The media portrayal of Adam Razani earlier this week indicated a troubled man who used Facebook to foreshadow his death.
But inside Mission Hills Church on Saturday morning, friends and family painted a different picture.
Good-humored, caring, compassionate, loyal and loving. All those qualities came to light in anecdotes from emotional friends and family.
Earlier in the week, Razani’s set off a manhunt in Trabuco Canyon. An Orange County sheriff's deputy later discovered him with a self-inflicted gunshot wound.
If Razani felt alone or troubled, it would have been hard to notice among the more than 200 people who attended his funeral in Mission Viejo.
Razani, 25, lay in a closed casket draped with an American flag that was later given to his parents at El Toro Memorial Park by a colleague in the U.S. Air Force.
Razani had recently finished a tour in Afghanistan and was readjusting to civilian life.
He was the oldest of two children, a son and a daughter, born to Mike and Manzar Razani of Aliso Viejo.
Mona Razani took the pulpit and was reduced to tears almost immediately after introducing herself: “I’m Adam’s little sister.” Her father went to her side and placed a hand on her as she composed herself and spoke from prepared notes and her heart.

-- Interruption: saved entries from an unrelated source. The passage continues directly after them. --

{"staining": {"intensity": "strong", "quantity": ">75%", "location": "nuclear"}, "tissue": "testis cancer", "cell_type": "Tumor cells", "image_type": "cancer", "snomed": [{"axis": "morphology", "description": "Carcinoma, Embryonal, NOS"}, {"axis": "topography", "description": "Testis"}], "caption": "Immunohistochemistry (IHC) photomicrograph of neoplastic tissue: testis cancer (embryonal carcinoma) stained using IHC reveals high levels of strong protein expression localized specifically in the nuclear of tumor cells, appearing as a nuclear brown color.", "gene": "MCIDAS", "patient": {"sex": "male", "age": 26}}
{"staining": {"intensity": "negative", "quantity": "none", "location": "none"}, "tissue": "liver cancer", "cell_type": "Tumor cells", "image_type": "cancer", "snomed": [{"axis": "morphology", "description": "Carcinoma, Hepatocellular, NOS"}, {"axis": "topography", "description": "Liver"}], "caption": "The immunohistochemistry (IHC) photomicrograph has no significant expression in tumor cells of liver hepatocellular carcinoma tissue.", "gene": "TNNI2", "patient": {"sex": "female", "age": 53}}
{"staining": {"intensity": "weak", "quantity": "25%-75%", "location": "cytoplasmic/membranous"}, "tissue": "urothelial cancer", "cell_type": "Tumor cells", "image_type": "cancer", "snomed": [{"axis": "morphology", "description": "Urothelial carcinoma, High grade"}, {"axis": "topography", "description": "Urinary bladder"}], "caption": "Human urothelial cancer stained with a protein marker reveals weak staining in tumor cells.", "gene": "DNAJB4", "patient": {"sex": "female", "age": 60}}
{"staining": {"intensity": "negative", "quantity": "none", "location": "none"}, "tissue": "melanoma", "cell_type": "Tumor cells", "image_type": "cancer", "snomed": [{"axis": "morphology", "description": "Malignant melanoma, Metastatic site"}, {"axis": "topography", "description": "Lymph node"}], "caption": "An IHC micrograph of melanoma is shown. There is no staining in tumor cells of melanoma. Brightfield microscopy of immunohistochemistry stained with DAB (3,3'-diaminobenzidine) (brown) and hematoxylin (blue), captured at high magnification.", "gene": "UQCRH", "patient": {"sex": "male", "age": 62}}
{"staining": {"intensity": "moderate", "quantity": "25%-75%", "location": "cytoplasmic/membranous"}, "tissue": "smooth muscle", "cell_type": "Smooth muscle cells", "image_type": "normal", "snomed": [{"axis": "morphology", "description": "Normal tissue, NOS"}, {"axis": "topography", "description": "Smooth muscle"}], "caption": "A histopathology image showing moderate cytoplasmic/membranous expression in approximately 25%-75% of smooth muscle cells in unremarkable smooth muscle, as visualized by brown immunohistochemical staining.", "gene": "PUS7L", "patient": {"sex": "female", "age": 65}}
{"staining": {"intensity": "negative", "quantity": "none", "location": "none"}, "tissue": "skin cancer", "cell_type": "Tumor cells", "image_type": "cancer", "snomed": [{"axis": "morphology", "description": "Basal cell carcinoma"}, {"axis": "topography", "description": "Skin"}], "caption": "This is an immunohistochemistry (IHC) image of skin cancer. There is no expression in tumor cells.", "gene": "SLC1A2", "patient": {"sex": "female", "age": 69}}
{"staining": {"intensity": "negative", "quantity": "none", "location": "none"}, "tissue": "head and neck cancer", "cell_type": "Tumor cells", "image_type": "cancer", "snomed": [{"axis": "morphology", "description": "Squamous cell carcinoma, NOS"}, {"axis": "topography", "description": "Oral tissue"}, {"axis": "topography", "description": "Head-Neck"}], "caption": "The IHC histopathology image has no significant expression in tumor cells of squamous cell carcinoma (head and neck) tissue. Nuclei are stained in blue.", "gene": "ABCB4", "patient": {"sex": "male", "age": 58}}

“He always made people laugh; he had an internal sweet soul,” Mona said. “Adam put our needs before his own.”
She talked about her brother’s love for animals and music, and his deep devotion to friends and family. She was not alone.
“Adam was the glue to our little crew, making sure everyone stuck together and was really happy,” said Bryan Santana, who was for awhile Razani’s supervisor in the Air Force.
Espe Cantlay, who was an administrator at Aliso Niguel High, where Razani graduated in 2005, addressed his parents directly: “You raised a beautiful son, kind and compassionate, a man who served his country … and you should be so proud of the impact he had in his life.”
Before joining the Air Force, Razani graduated from Saddleback College in 2008.
Between speakers, videos of Razani playing guitar or dancing with fellow airmen were shown, along with photos of him and family.
On either side of the casket were images of Razani, and amid tall flower arrangements of white lilies and roses were his electric guitar and keyboard.
Although a number of people spoke inside the church during an open mike period, the fond recollections continued afterward.
“My fondest memory about Adam was when were walking to the movie theaters and all of a sudden he exploded in laughter and funny noises and ran away from us,” said friend Nick Harris. “We would run after him and try to catch him, but he was always too fast for us.”
The morning service and afternoon burial were difficult for Razani’s mother, who clutched the dark blue blue casket at the gravesite.
“His mother told me the other night that she loved Adam more than herself,” said Maryam Emamian, Razani’s aunt. “Having Adam in her life taught her how to love a true love.”